[RECORDS TO PROCESS]:
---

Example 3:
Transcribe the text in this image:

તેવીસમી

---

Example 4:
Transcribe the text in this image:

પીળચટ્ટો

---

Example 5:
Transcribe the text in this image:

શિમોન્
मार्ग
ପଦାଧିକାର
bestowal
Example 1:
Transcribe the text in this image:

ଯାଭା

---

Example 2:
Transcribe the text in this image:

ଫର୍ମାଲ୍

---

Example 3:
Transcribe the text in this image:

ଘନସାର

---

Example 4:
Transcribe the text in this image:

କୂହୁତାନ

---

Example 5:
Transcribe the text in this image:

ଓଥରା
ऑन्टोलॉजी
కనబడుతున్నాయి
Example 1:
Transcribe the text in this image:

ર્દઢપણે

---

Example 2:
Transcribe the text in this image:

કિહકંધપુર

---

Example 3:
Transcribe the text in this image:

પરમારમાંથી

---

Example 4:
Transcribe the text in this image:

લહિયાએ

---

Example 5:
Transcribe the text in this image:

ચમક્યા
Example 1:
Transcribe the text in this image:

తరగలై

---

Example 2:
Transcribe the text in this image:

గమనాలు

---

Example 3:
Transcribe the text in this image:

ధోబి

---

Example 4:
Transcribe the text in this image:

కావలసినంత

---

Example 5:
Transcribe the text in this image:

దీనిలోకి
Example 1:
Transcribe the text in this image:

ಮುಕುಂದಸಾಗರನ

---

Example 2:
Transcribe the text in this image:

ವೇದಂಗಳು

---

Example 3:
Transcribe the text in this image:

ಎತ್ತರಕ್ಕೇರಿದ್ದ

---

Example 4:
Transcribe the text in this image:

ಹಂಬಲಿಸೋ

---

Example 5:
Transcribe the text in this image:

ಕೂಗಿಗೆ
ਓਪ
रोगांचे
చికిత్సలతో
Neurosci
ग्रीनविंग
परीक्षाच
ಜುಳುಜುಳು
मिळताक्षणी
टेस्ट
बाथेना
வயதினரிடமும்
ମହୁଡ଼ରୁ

[TASK]:
This exercise requires all the entries to be written out again exactly.

[OUTPUT FOR THIS TASK]:
---

Example 3:
Transcribe the text in this image:

તેવીસમી

---

Example 4:
Transcribe the text in this image:

પીળચટ્ટો

---

Example 5:
Transcribe the text in this image:

શિમોન્
मार्ग
ପଦାଧିକାର
bestowal
Example 1:
Transcribe the text in this image:

ଯାଭା

---

Example 2:
Transcribe the text in this image:

ଫର୍ମାଲ୍

---

Example 3:
Transcribe the text in this image:

ଘନସାର

---

Example 4:
Transcribe the text in this image:

କୂହୁତାନ

---

Example 5:
Transcribe the text in this image:

ଓଥରା
ऑन्टोलॉजी
కనబడుతున్నాయి
Example 1:
Transcribe the text in this image:

ર્દઢપણે

---

Example 2:
Transcribe the text in this image:

કિહકંધપુર

---

Example 3:
Transcribe the text in this image:

પરમારમાંથી

---

Example 4:
Transcribe the text in this image:

લહિયાએ

---

Example 5:
Transcribe the text in this image:

ચમક્યા
Example 1:
Transcribe the text in this image:

తరగలై

---

Example 2:
Transcribe the text in this image:

గమనాలు

---

Example 3:
Transcribe the text in this image:

ధోబి

---

Example 4:
Transcribe the text in this image:

కావలసినంత

---

Example 5:
Transcribe the text in this image:

దీనిలోకి
Example 1:
Transcribe the text in this image:

ಮುಕುಂದಸಾಗರನ

---

Example 2:
Transcribe the text in this image:

ವೇದಂಗಳು

---

Example 3:
Transcribe the text in this image:

ಎತ್ತರಕ್ಕೇರಿದ್ದ

---

Example 4:
Transcribe the text in this image:

ಹಂಬಲಿಸೋ

---

Example 5:
Transcribe the text in this image:

ಕೂಗಿಗೆ
ਓਪ
रोगांचे
చికిత్సలతో
Neurosci
ग्रीनविंग
परीक्षाच
ಜುಳುಜುಳು
मिळताक्षणी
टेस्ट
बाथेना
வயதினரிடமும்
ମହୁଡ଼ରୁ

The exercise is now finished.